Le monde des arts martiaux mixtes est une nouvelle fois secoué par une affaire hors du ring. Isaac Dulgarian, combattant de l’UFC, se retrouve au cœur d’une enquête minutieuse menée par la Nevada Athletic Commission (NAC) suite à son combat très controversé lors de l’UFC Fight Night 263 à l’UFC Apex.
Dès les premières minutes de la rencontre face à Yadier del Valle, plusieurs éléments intrigants ont suscité de sérieuses suspicions, notamment des mouvements de paris inhabituels et une défaite rapide du favori, Dulgarian. Cette situation soulève des questions majeures sur la réglementation des combats et la lutte contre les actes répréhensibles dans ce milieu à la popularité croissante en 2025.
Au fil des semaines, la NAC a renouvelé sa convocation d’Isaac Dulgarian, qui reste suspendu temporairement, sans que les autorités n’aient encore dévoilé clairement les conclusions de leur enquête. Par l’intermédiaire de son avocat, le combattant dément toute accusation d’implication dans des comportements frauduleux ou illégaux, mais accepte néanmoins la prolongation de cette suspension, illustrant à la fois la pression réglementaire et la complexité de la situation.
Cette affaire remet une nouvelle fois en lumière la nécessité d’une gouvernance rigoureuse dans l’UFC pour éviter de tels scandales, à l’image de controverses passées liées à des tricheries et manipulations de paris sportifs.
Une enquête approfondie sur le combat suspect d’Isaac Dulgarian à l’UFC
Le combat entre Isaac Dulgarian et Yadier del Valle, disputé le 1er novembre lors de l’UFC Fight Night 263, fait toujours débat. Rapidement conclu par une soumission de Dulgarian dès le premier round, cet affrontement a déclenché une investigation en raison des irrégularités constatées dans les mises en ligne, où de fortes sommes d’argent pariaient sur del Valle, pourtant moins expérimenté. Cet aspect a immédiatement alarmé la Nevada Athletic Commission, qui a qualifié le comportement autour de ce combat de « discredit à l’art du combat sans armes », un terme utilisé pour désigner tout acte nuisible à l’intégrité du sport.

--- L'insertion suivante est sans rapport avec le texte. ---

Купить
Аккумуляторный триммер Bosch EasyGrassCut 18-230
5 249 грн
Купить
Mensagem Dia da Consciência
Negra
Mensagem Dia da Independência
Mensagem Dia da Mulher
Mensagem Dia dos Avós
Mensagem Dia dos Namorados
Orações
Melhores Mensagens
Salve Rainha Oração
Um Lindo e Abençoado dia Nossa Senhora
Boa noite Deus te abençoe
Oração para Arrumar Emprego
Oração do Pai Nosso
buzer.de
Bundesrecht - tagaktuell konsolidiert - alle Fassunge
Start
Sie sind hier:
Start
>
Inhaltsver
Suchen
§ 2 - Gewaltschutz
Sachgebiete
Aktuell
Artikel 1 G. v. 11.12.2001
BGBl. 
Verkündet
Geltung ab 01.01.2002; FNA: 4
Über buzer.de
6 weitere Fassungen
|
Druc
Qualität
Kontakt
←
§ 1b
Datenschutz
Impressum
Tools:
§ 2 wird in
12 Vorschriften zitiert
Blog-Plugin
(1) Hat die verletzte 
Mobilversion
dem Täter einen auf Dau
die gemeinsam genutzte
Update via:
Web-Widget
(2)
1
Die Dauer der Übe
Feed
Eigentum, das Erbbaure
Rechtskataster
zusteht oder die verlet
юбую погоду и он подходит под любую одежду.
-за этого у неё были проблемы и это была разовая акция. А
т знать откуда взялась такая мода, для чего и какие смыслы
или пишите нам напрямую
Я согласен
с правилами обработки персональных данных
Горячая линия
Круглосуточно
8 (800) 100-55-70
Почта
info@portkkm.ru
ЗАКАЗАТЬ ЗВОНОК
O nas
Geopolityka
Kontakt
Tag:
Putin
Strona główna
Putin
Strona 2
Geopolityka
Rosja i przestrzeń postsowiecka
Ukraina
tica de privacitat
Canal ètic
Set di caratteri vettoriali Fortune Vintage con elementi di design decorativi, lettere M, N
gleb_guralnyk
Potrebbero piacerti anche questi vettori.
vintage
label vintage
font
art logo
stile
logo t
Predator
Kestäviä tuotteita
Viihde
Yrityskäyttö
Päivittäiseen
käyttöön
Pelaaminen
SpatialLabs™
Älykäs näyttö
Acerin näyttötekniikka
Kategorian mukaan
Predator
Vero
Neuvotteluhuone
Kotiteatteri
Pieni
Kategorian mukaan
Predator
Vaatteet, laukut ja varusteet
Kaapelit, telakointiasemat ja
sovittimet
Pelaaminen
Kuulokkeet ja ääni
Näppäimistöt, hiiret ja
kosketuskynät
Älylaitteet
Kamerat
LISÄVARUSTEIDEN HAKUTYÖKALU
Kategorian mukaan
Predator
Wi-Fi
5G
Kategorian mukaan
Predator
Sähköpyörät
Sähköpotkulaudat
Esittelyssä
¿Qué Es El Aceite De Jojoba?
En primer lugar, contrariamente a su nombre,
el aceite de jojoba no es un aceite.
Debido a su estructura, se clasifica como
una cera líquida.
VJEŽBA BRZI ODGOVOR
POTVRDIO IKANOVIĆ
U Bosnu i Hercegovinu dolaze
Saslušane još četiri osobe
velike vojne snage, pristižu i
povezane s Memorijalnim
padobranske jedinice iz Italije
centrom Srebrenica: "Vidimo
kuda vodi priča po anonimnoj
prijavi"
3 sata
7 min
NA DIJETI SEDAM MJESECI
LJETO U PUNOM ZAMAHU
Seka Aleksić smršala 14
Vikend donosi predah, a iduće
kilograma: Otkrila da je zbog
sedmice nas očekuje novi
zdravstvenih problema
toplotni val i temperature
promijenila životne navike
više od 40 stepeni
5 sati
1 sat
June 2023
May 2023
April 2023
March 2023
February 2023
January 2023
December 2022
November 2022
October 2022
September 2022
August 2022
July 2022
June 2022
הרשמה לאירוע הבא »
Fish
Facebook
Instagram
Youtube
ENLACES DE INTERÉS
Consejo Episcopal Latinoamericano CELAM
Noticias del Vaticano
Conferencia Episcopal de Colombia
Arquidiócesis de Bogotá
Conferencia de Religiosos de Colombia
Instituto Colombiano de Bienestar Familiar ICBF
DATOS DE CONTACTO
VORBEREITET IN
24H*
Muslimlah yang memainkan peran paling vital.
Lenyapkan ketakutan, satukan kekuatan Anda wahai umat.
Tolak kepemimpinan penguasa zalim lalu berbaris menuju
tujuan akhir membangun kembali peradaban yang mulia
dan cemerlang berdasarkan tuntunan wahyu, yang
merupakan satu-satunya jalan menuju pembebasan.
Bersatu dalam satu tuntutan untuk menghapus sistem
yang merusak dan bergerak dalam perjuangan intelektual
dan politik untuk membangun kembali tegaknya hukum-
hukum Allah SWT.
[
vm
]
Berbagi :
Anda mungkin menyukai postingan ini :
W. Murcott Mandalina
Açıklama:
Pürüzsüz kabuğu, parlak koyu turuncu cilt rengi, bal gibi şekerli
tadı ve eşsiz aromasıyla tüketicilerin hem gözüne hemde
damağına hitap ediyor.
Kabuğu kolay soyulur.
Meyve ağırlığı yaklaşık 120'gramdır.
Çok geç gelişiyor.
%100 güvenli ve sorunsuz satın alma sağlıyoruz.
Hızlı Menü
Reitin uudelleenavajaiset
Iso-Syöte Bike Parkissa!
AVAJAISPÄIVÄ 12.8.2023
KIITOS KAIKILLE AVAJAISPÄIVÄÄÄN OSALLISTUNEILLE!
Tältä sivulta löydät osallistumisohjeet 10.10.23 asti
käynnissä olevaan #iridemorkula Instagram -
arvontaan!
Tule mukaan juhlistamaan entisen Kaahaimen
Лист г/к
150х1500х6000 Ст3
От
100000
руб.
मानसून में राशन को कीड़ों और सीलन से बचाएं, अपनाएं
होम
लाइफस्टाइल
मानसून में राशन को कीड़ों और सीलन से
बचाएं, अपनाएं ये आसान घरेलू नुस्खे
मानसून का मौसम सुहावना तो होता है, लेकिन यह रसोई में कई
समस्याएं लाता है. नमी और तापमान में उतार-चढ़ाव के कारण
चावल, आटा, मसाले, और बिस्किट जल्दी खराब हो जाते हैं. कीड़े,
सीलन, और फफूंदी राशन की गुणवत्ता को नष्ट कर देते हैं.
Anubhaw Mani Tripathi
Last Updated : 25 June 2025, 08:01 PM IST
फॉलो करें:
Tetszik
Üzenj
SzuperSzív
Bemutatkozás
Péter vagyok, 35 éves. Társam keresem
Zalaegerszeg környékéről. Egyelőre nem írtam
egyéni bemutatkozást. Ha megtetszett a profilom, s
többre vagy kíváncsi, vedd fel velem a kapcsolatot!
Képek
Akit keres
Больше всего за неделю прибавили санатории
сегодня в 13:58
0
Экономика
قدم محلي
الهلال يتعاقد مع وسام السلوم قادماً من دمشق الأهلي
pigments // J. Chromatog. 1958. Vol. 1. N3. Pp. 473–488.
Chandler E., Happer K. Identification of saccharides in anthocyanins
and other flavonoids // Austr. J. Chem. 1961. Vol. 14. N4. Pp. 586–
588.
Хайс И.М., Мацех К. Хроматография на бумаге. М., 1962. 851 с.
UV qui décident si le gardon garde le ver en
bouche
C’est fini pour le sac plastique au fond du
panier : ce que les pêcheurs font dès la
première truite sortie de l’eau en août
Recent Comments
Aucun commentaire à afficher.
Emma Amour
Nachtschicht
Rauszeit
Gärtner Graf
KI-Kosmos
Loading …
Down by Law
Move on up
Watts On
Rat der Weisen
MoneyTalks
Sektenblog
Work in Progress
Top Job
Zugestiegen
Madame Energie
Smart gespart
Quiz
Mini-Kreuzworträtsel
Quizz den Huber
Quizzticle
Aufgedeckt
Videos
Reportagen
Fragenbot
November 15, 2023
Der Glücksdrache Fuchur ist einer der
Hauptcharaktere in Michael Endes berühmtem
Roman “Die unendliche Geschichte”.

Malgré la gravité des allégations, aucunes sanctions précises n’ont encore été prononcées. Le déroulement de l’enquête reste discret, ce qui préserve le mystère autour de la véracité des accusations. Néanmoins, l’UFC a décidé de rompre son contrat avec Dulgarian, manifestant sa volonté de maintenir une gestion stricte des règles et de la réputation de la discipline. Par ailleurs, l’implication de la FBI dans les investigations souligne l’importance de la lutte contre les manipulations illicites des combats professionnels, un phénomène qui fragilise la confiance des fans et des parieurs.
Pour la première fois depuis la vague de soupçons, Isaac Dulgarian, à travers son avocat James Hobbs, a officiellement rejeté toute implication dans des actes répréhensibles ou de tricherie. Dans une déclaration écrite adressée à la NAC, il affirme que les accusations portées à son encontre ne reflètent en rien son comportement dans le domaine des arts martiaux mixtes. Ce déni souligne la difficulté pour une personnalité publique du sport de prouver son innocence dans un climat où chaque geste est scruté à la loupe, et où la pression médiatique est intense.
Cette posture de refus coïncide néanmoins avec une acceptation pragmatique de la suspension temporaire imposée par les autorités, permettant aux enquêteurs de poursuivre leurs recherches sans entraves. Le futur de Dulgarian dans l’UFC est incertain, d’autant que son ancien entraîneur Marc Montoya, désormais séparé de ce dernier, nie également toute connaissance d’un quelconque comportement douteux, ce qui complique davantage la compréhension des événements.
Les implications réglementaires et judiciaires autour de l’affaire
L’affaire Isaac Dulgarian met en exergue les défis rencontrés par la régulation de l’UFC et des arts martiaux mixtes, un sport dont la popularité ne cesse de croître. Le rôle de la Nevada Athletic Commission est crucial, car c’est elle qui doit garantir la transparence et l’intégrité des combats se tenant dans cet État phare des sports de combat. La poursuite judiciaire engagée, notamment avec la participation de la FBI, annonce un volet judiciaire potentiellement lourd, révélateur des enjeux économiques et éthiques liés aux paris sportifs massifs et aux manipulations possibles.
Le cas Dulgarian rappelle des précédents scandales au sein de la discipline, où des combattants et entraîneurs avaient déjà été suspendus pour avoir profité d’informations confidentielles ou pour des paris irréguliers. Ces incidents appellent à renforcer encore plus la règlementation propre à l’UFC et à ses ligues affiliées pour protéger la réputation du sport, dont la crédibilité est essentielle pour maintenir la confiance des fans et des partenaires commerciaux.